What they want most is to hear that you've got a buyer, but regardless of what you have to tell them, they want to know that you haven't forgotten they exist.

They don't want to believe that you took their listing and then forgot about them.
But if they don't hear from you regularly, that's exactly what they'll believe. And if the listing expires unsold, it's the reason why they'll be looking for a different agent.
I know... it's hard to find something to say when there's nothing to report.
That's why I wrote the  Seller Service Letters.
They're a set of 22 letters you can either load into your autoresponder to go out automatically, or keep in reserve to send out manually on weeks when you don't have a market report, your newsletter, or a personal message to convey.
Either way, they'll reassure your listing clients that you ARE thinking about them and working hard to get their homes sold.
As a bonus to you, they'll gently remind sellers of their own responsibilities in presenting the house to potential buyers.
This set is priced at only $57 for 22 letters... and I'll bet your time is worth a lot more than that!

You Wouldn't Plagarize on Purpose, but...
You wouldn't do it on purpose – I know you wouldn't.

But a whole lot of people are unintentionally guilty of plagiarism.

You might copy a few paragraphs from an on-line article or blog and think it's OK as long as you mentioned where you got it.

You might "lift" a photo, a graphic, or a chart from a site in the mistaken belief that if it's online, it's OK.

The truth is – you can get in big trouble for doing either of those things. And when I say "big trouble" I mean trouble that can amount to thousands of dollars in fines and retribution. Some folks are VERY protective of their words and photos.  

So what CAN you do?

If you want to convey the information presented in another on-line article or email, you can read it, mull it over, combine it with some other research, and write your own article. This is by far the best idea, because the end product will reflect your own voice and your own "take" on the subject.

You can also say "According to a report written by Mrs. X on site YZ…" then use a few words (in quotes) from the article, followed with "read more…" and a link to the article. 

In other words, you can quote a sentence or two, as long as you give proper attribution. You CANNOT reproduce the entire article without permission, even if you give attribution.

If you really want to use an article on your site, first contact the author and ask for permission. If they say no - don't do it! If they say yes, save that correspondence.
Article sites say you can use the articles – isn't that OK?

Yes, it is OK. That's why authors post them there. BUT you have to include the author's resource box, and you may NOT alter the article in any way. You can add your own comments before or after, but you can't change the words that are attributed to the author.
You're always welcome to use my articles at EzineArticles.com – as long as you follow the guidelines.
And... you're welcome to use the information in this message as long as you say it came from Marte Cliff at www.copybymarte.com.
What about photos?

Many believe that Google photos are free for the using. I'm not so sure it's OK to use them online – so I don't do it.
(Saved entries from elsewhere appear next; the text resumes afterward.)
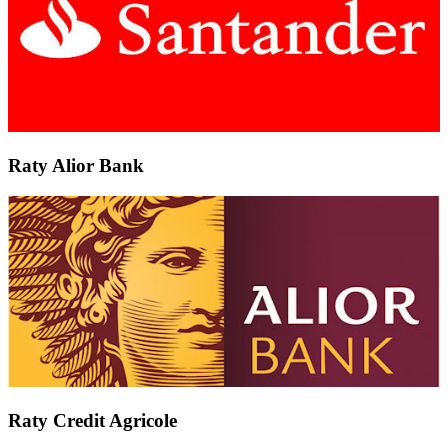
Raty Alior Bank
Raty Credit Agricole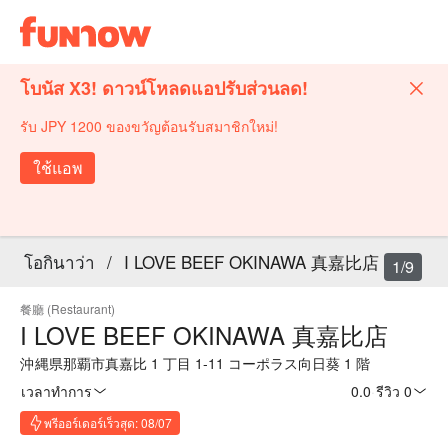
โบนัส X3! ดาวน์โหลดแอปรับส่วนลด!
รับ JPY 1200 ของขวัญต้อนรับสมาชิกใหม่!
ใช้แอพ
โอกินาว่า
/
I LOVE BEEF OKINAWA 真嘉比店
1/9
餐廳 (Restaurant)
I LOVE BEEF OKINAWA 真嘉比店
沖縄県那覇市真嘉比 1 丁目 1-11 コーポラス向日葵 1 階
เวลาทำการ
0.0
·
รีวิว 0
พรีออร์เดอร์เร็วสุด: 08/07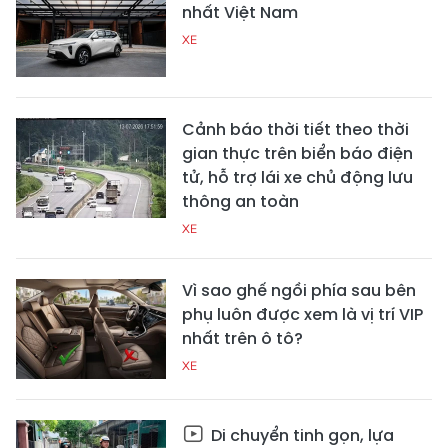
nhất Việt Nam
XE
Cảnh báo thời tiết theo thời
gian thực trên biển báo điện
tử, hỗ trợ lái xe chủ động lưu
thông an toàn
XE
Vì sao ghế ngồi phía sau bên
phụ luôn được xem là vị trí VIP
nhất trên ô tô?
XE
Di chuyển tinh gọn, lựa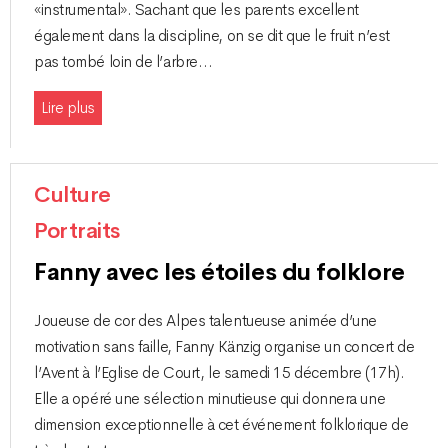
«instrumental». Sachant que les parents excellent
également dans la discipline, on se dit que le fruit n’est
pas tombé loin de l’arbre…
Lire plus
Culture
Portraits
Fanny avec les étoiles du folklore
Joueuse de cor des Alpes talentueuse animée d’une
motivation sans faille, Fanny Känzig organise un concert de
l’Avent à l’Eglise de Court, le samedi 15 décembre (17h).
Elle a opéré une sélection minutieuse qui donnera une
dimension exceptionnelle à cet événement folklorique de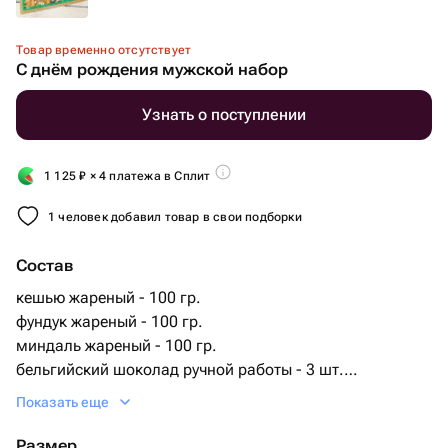
Товар временно отсутствует
С днём рождения мужской набор
Узнать о поступлении
1 125
₽
× 4 платежа в Сплит
1 человек добавил товар в свои подборки
Состав
кешью жареный - 100 гр.
фундук жареный - 100 гр.
миндаль жареный - 100 гр.
бельгийский шоколад ручной работы - 3 шт.
грецкий орех очищенный - 30 гр.
Показать еще
кедровые орешки - 50 гр.
Размер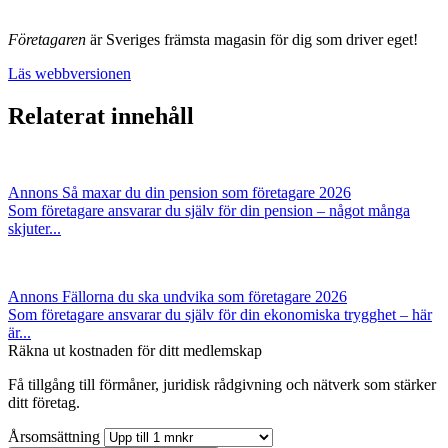
Företagaren
är Sveriges främsta magasin för dig som driver eget!
Läs webbversionen
Relaterat innehåll
Annons
Så maxar du din pension som företagare 2026
Som företagare ansvarar du själv för din pension – något många
skjuter...
Annons
Fällorna du ska undvika som företagare 2026
Som företagare ansvarar du själv för din ekonomiska trygghet – här
är...
Räkna ut kostnaden för ditt medlemskap
Få tillgång till förmåner, juridisk rådgivning och nätverk som stärker
ditt företag.
Årsomsättning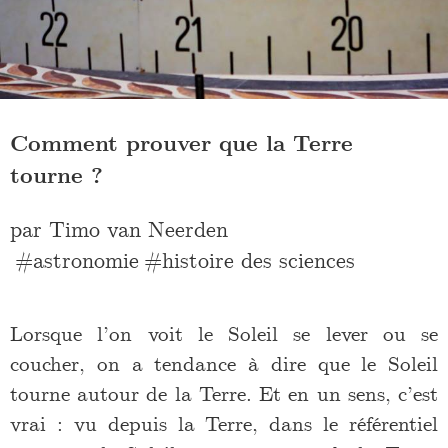
Comment prouver que la Terre
tourne ?
par
Timo van Neerden
astronomie
histoire des sciences
Lorsque l’on voit le Soleil se lever ou se
coucher, on a tendance à dire que le Soleil
tourne autour de la Terre. Et en un sens, c’est
vrai : vu depuis la Terre, dans le référentiel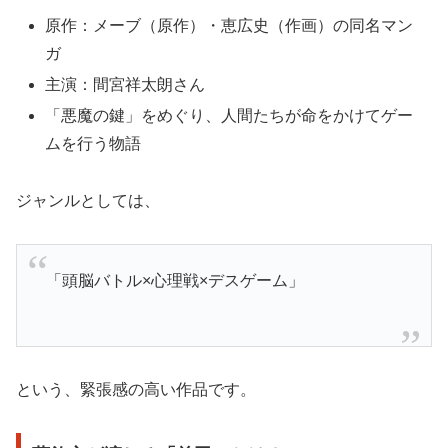
原作：メーブ（原作）・恵広史（作画）の同名マン
ガ
主演：間宮祥太朗さん
「悪魔の鍵」をめぐり、人間たちが命をかけてゲー
ムを行う物語
ジャンルとしては、
「頭脳バトル×心理戦×デスゲーム」
という、緊張感の高い作品です。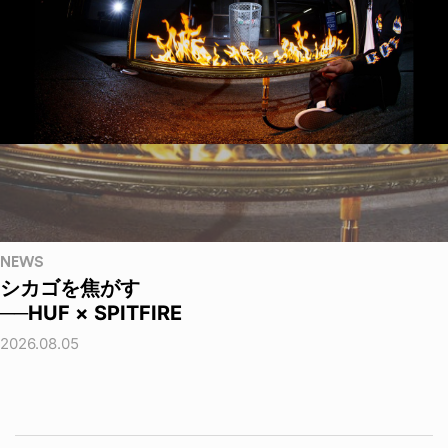
NEWS
シカゴを焦がす
──HUF × SPITFIRE
2026.08.05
Several photos sites offer "free" images, but their legal use may be limited to your personal messages and printing. For instance, for use on a birthday card or a poster you're making for a local event.

You need to read the terms of service carefully to see if it's OK to use those free images in your blog posts or on your website.
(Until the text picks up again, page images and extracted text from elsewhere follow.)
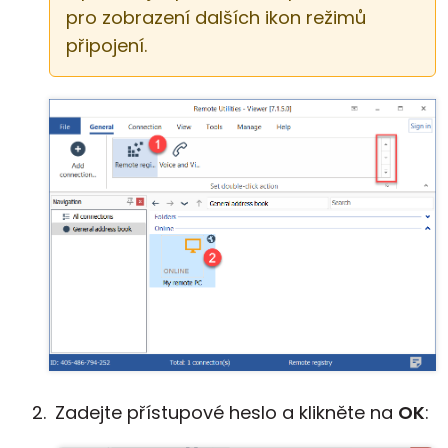
pro zobrazení dalších ikon režimů
připojení.
Zadejte přístupové heslo a klikněte na
OK
: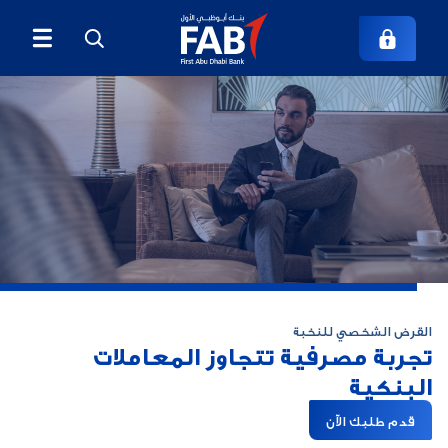
القرض الشخصي للنخبة
تجربة مصرفية تتجاوز المعاملات
البنكية
قدم طلبك الآن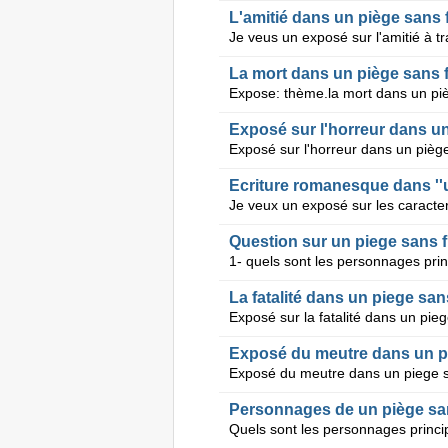
L'amitié dans un piège sans 
La mort dans un piège sans
Expose: thème.la mort dans un pi
Ecriture romanesque dans ''u
Question sur un piege sans 
La fatalité dans un piege san
Exposé sur la fatalité dans un p
Exposé du meutre dans un p
Exposé du meutre dans un piege 
Personnages de un piège san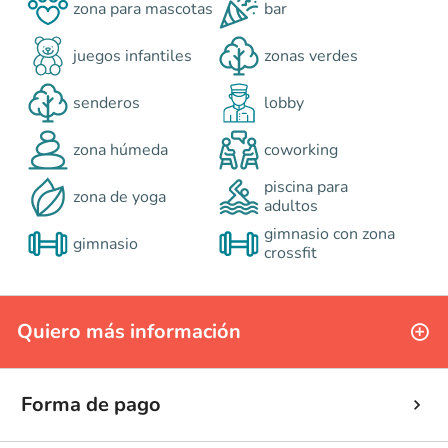
zona para mascotas
bar
juegos infantiles
zonas verdes
senderos
lobby
zona húmeda
coworking
piscina para
zona de yoga
adultos
gimnasio con zona
gimnasio
crossfit
Quiero más información
Forma de pago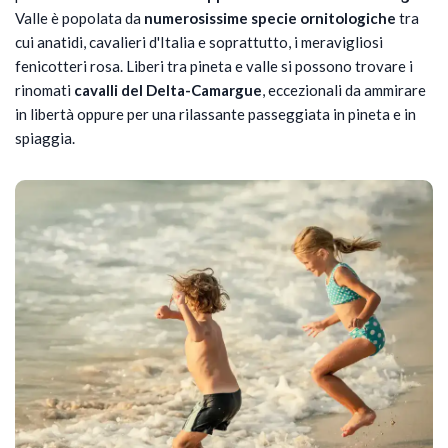
Valle è popolata da
numerosissime specie ornitologiche
tra
cui anatidi, cavalieri d'Italia e soprattutto, i meravigliosi
fenicotteri rosa.
Liberi tra pineta e valle si possono trovare i
rinomati
cavalli d
e
l Delta-Camargue
, eccezionali da ammirare
in libertà oppure per una rilassante passeggiata in pineta e in
spiaggia.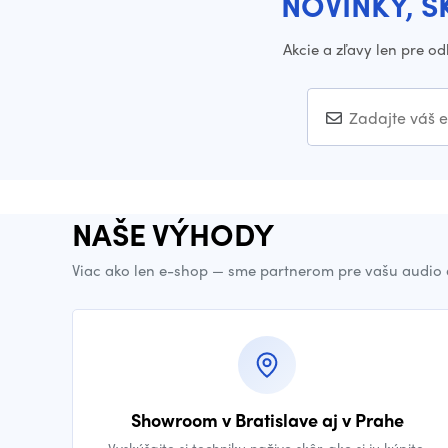
NOVINKY, Š
Akcie a zľavy len pre o
NAŠE VÝHODY
Viac ako len e-shop — sme partnerom pre vašu audio 
Showroom v Bratislave aj v Prahe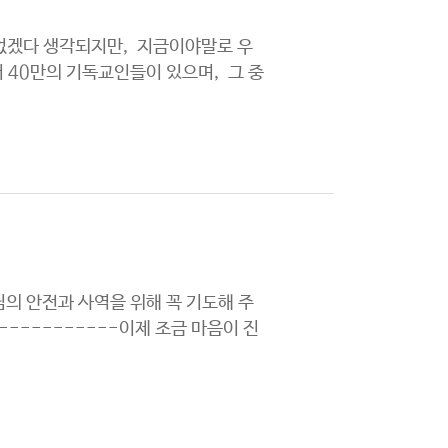
 없겠다 생각되지만, 지금이야말로 우
 40만의 기독교인들이 있으며, 그 중
의 안전과 사역을 위해 꼭 기도해 주
------------이제 조금 마음이 진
Even paid photos have limitations. When you go to istockphoto.com you'll see two different kinds of licenses – one is for your own use, the other is for use in a product that you will distribute for sale. (For instance, if you created and sold a series of postcards for others to use.)

One site that does offer unlimited use of their free photos is Morgue File.
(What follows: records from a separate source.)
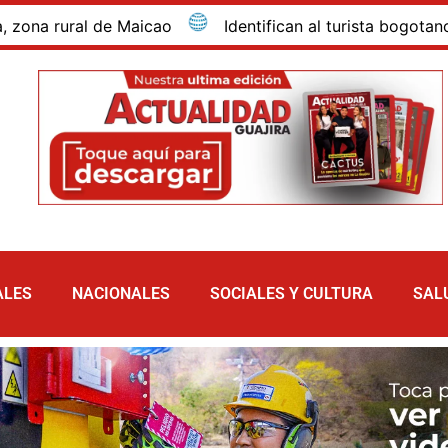
rural de Maicao
Identifican al turista bogotano que 
ALES
NACIONALES
SOCIALES Y CULTURA
SAL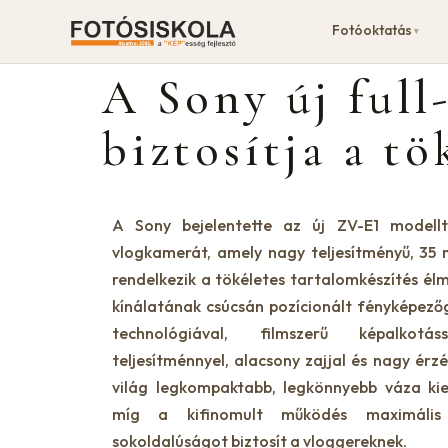
Fotóoktatás
▼
A Sony új full
biztosítja a t
A Sony bejelentette az új ZV-E1 modellt,
vlogkamerát, amely nagy teljesítményű, 35 
rendelkezik a tökéletes tartalomkészítés é
kínálatának csúcsán pozícionált fényképezőg
technológiával, filmszerű képalkot
teljesítménnyel, alacsony zajjal és nagy ér
világ legkompaktabb, legkönnyebb váza kiem
míg a kifinomult működés maximális
sokoldalúságot biztosít a vloggereknek.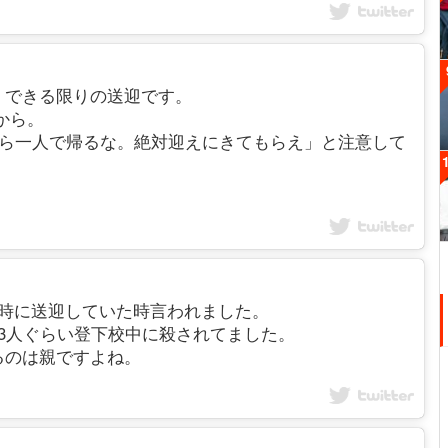
た今も できる限りの送迎です。
から。
から一人で帰るな。絶対迎えにきてもらえ」と注意して
。
娘が小学生の時に送迎していた時言われました。
3人ぐらい登下校中に殺されてました。
るのは親ですよね。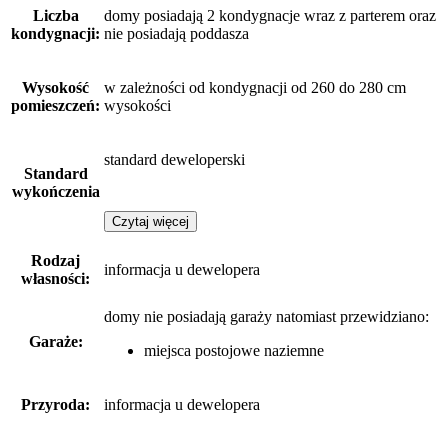
Liczba
domy posiadają 2 kondygnacje wraz z parterem oraz
kondygnacji:
nie posiadają poddasza
Wysokość
w zależności od kondygnacji od 260 do 280 cm
pomieszczeń:
wysokości
standard deweloperski
Standard
wykończenia
Czytaj więcej
Rodzaj
informacja u dewelopera
własności:
domy nie posiadają garaży
natomiast
przewidziano:
Garaże:
miejsca postojowe naziemne
Przyroda:
informacja u dewelopera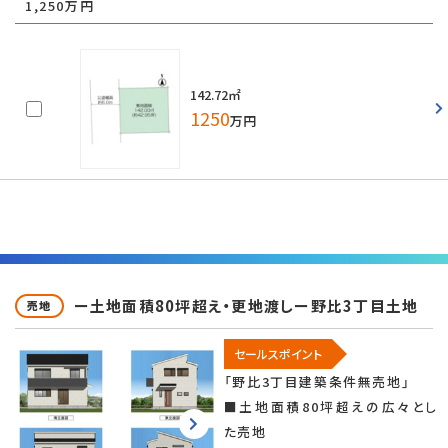
1,250万円
142.72㎡
1250
万円
ー土地面積80坪超え・更地渡しー野比3丁目土地
売地
セールスポイント
「野比3丁目建築条件無売地」
■土地面積80坪超えの広々とし
た売地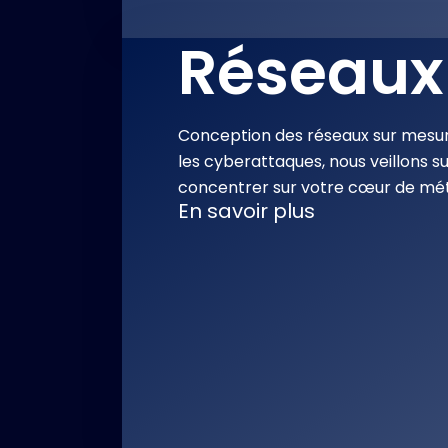
Réseaux 
Conception des réseaux sur mesu
les cyberattaques, nous veillons su
concentrer sur votre cœur de mét
En savoir plus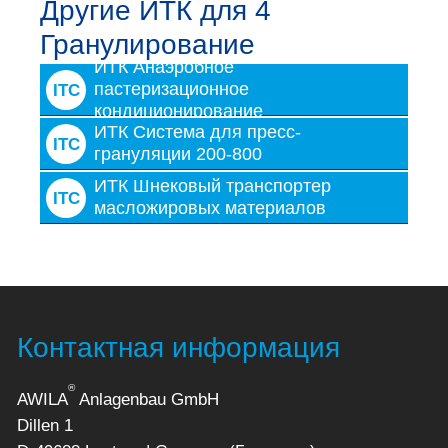
Другие ИТК для 4
Гранулирование
ИТК Анаэробное
пастеризационное
ITC
кондиционирование
ИТК Система для пресс-
ITC
грануляции 200-800
ИТК Шнековый транспортер
ITC
масложировых материалов
Контактная информация
®
AWILA
Anlagenbau GmbH
Dillen 1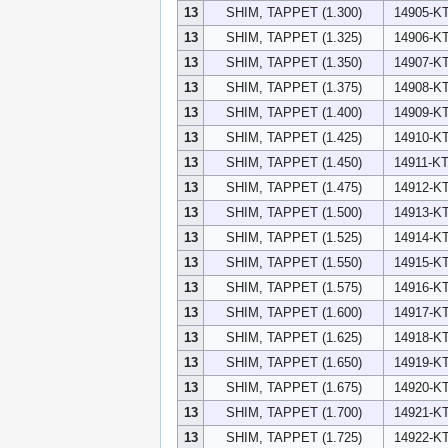
13
SHIM, TAPPET (1.300)
14905-KT
13
SHIM, TAPPET (1.325)
14906-KT
13
SHIM, TAPPET (1.350)
14907-KT
13
SHIM, TAPPET (1.375)
14908-KT
13
SHIM, TAPPET (1.400)
14909-KT
13
SHIM, TAPPET (1.425)
14910-KT
13
SHIM, TAPPET (1.450)
14911-KT
13
SHIM, TAPPET (1.475)
14912-KT
13
SHIM, TAPPET (1.500)
14913-KT
13
SHIM, TAPPET (1.525)
14914-KT
13
SHIM, TAPPET (1.550)
14915-KT
13
SHIM, TAPPET (1.575)
14916-KT
13
SHIM, TAPPET (1.600)
14917-KT
13
SHIM, TAPPET (1.625)
14918-KT
13
SHIM, TAPPET (1.650)
14919-KT
13
SHIM, TAPPET (1.675)
14920-KT
13
SHIM, TAPPET (1.700)
14921-KT
13
SHIM, TAPPET (1.725)
14922-KT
When you download a photo, their permission is there in black and white – no doubts. I use them often, and in fact just got "stealing a cookie" from their site.

What about MLS Photos?

Reading Active Rain gives me an insight into what agents today are experiencing – and one of the things that really ticks them off is photo theft.

Here's how it goes: Someone has a listing and takes beautiful photos. Then later the seller decides to switch agents. And rather than take new photos, the new agent appropriates the photos the first agent posted on MLS.

Guess what? That's called stealing.
Unless the seller paid the agent to take those photos and thus owns the copyright, they belong to the agent, not the seller. Don't let yourself be tempted to steal them.
You wouldn't do it on purpose - so don't do by accident. The penalty is the same.